A dynastic succession is set to ensure a continuity in repression.

In a display of grandeur exhibited to impress the world, the normally reclusive state of the Democratic People’s Republic of Korea – better known as North Korea – feted visiting journalists and its citizens with a massive “celebration” on 9 and 10 October in Pyongyang. The occasion ostensibly was to celebrate the 65th anniversary of the establishment of the ruling Workers’ Party of Korea (WPK). But the gala event, featuring the North Korean staple of elaborate gymnastics and pyrotechnics, was held to provide the citizenry with a glimpse of the new “vice- chairman” of the military commission of the WPK, Kim Jong-Un, who also happens to be the youngest son of the ruling “dear leader” Kim Jong-Il, who himself had taken over from his father Kim Il-Sung (anointed as “eternal president” of the country after his death in 1994). The much publicised presence of the hitherto reclusive and unknown Kim Jong-Un is widely seen as a signal for his eventually succeeding the ailing Kim Jong-Il, who has ruled North Korea as the supreme leader of the central military commission for nearly two decades now.

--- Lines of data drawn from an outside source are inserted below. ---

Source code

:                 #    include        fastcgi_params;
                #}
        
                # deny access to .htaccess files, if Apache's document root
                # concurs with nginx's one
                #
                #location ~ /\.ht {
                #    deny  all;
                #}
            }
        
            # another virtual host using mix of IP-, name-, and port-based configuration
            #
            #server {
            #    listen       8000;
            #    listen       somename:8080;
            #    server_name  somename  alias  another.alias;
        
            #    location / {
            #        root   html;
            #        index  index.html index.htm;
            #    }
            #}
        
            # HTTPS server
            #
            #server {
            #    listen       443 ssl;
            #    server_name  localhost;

Any nation state that sees three successive generations from a family at the helm of office – India comes close – would have been termed a monarchy. But North Korea defies definitions and there is a big gap between a reality that has nothing to do with “socialism” and what is dished out by its ruling autocratic elite. The choreographed mass exultation, emotions, and other forms of exhibitionism orchestrated by the regime on various occasions have been designed to make people momentarily forget the difficult living conditions.